Где-то далеко тысячами умирают вот теперь люди, где-то близко еще умирают и рождаются новые. Идет дождь. Хочет спаять небо с землей и не может; щупает холодными пальцами лицо Бабаева, скоблится со всех сторон птичьими пальцами по его плащу...
Канава зачернелась около ног. Это передняя линейка лагеря кончилась, за ней плац к город.

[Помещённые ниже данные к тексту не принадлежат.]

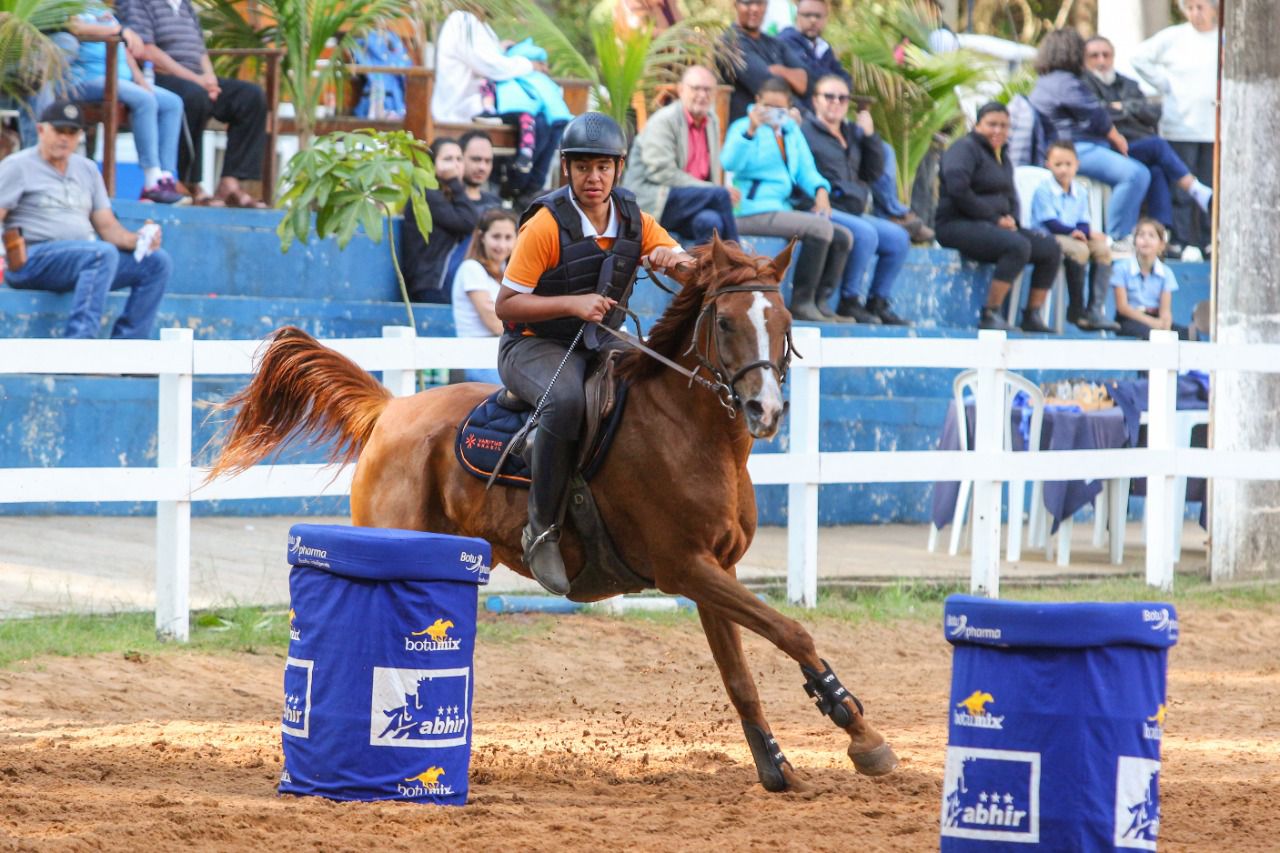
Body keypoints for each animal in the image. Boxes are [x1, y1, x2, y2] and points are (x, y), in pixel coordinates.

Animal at [209, 234, 896, 788]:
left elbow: (741, 676)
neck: (690, 432)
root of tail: (392, 409)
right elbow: (791, 630)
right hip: (390, 538)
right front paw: (860, 733)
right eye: (724, 322)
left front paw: (777, 765)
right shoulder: (685, 568)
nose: (765, 410)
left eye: (783, 320)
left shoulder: (713, 574)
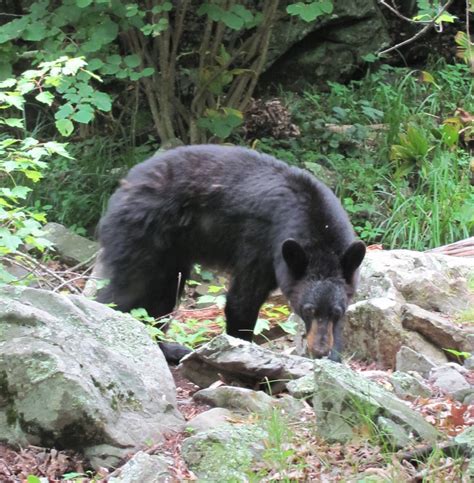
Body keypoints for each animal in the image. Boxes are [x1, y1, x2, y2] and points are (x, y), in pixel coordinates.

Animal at [95, 144, 362, 364]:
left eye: (337, 312)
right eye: (308, 310)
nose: (320, 350)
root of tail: (125, 183)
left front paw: (334, 358)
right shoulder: (261, 244)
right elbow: (243, 300)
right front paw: (241, 350)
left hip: (172, 254)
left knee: (163, 297)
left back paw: (168, 349)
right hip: (143, 233)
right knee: (127, 290)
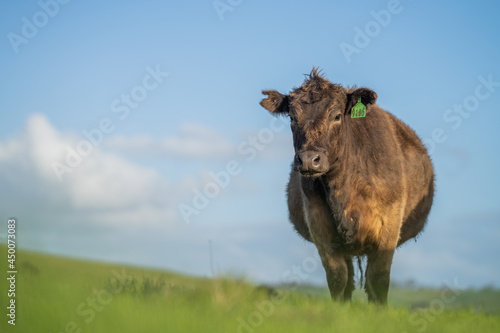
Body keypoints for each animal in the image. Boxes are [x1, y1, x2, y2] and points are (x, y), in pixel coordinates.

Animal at [262, 68, 434, 302]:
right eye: (292, 117)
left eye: (336, 116)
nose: (308, 160)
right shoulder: (320, 228)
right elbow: (338, 280)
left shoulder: (389, 226)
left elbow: (378, 280)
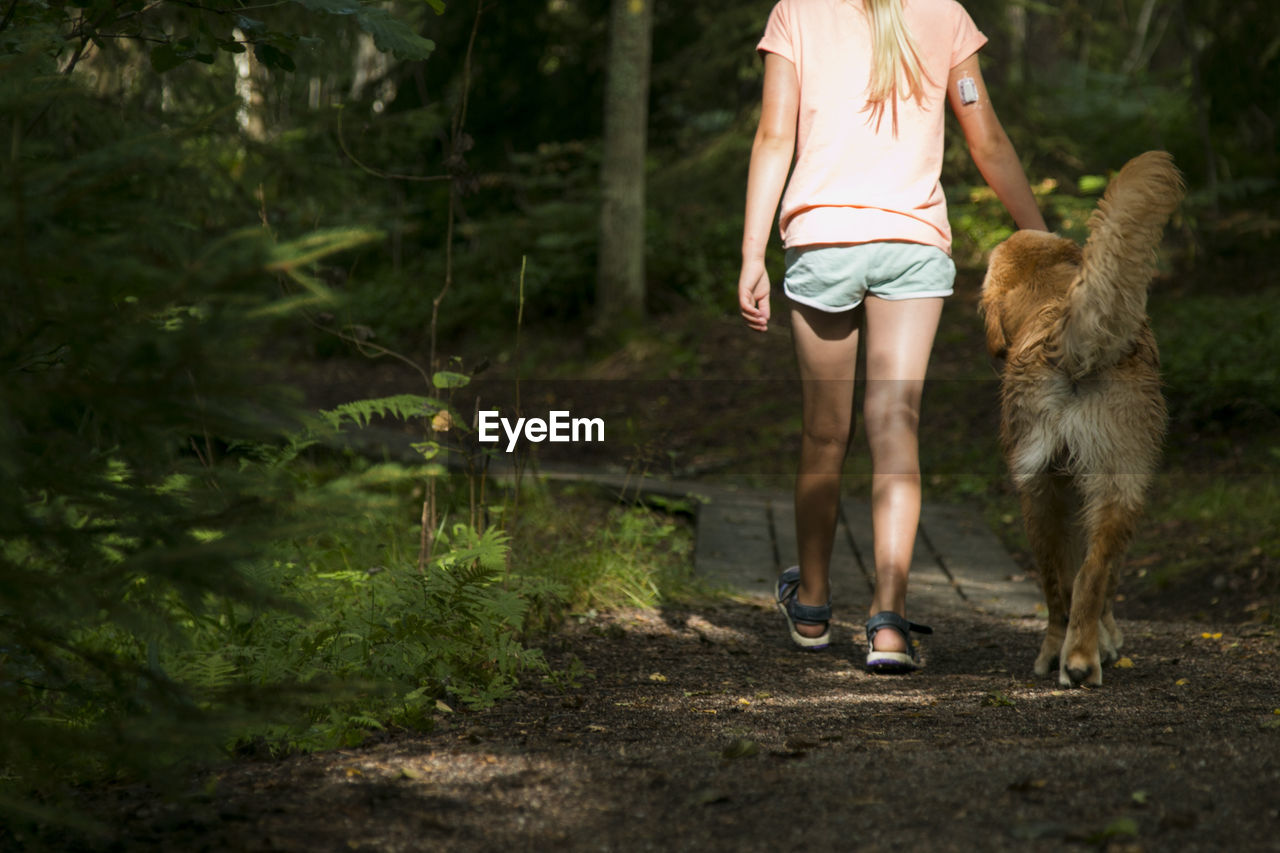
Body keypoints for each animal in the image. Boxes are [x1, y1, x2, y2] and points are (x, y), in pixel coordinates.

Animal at [983, 151, 1182, 686]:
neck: (1051, 294)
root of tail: (1069, 345)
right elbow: (1105, 579)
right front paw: (1111, 640)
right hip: (1105, 485)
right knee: (1087, 577)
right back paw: (1079, 657)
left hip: (1042, 492)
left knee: (1062, 584)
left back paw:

В канаве вода - перепрыгнуть надо.
Бабаев остановился, сбросил с сапог налипшую тяжелую грязь, медленно подтянулся, проверил готовность ног и перепрыгнул без разгона.
ГРОЗА
I
Стреляли на восемьсот шагов в узкие обрезные мишени, которые солдаты зовут селедками. Попадали мало. Командир седьмой роты, капитан Качуровский, злился, ругался и тут же на стрельбище ставил солдат под ружье.
День был парной, мягкий. Степь струилась снизу во всю ширину, и мишени казались живыми: шли куда-то рядами. Степь позеленела от дождей и - летняя, плоская - по-весеннему помолодела. Красные флаги оцепления были едва заметны в пару. Валы с блиндажами чуть-чуть чернели, и чернота их отливала блекло-синим. Белые солдатские гимнастерки, яркие вблизи, вдали тоже синели. Небо спустилось очень близко к земле, все влажное, млеющее, какое-то истомно-бледное, отчего на двадцативерстном плацу было тесно, как в жарко натопленной бане.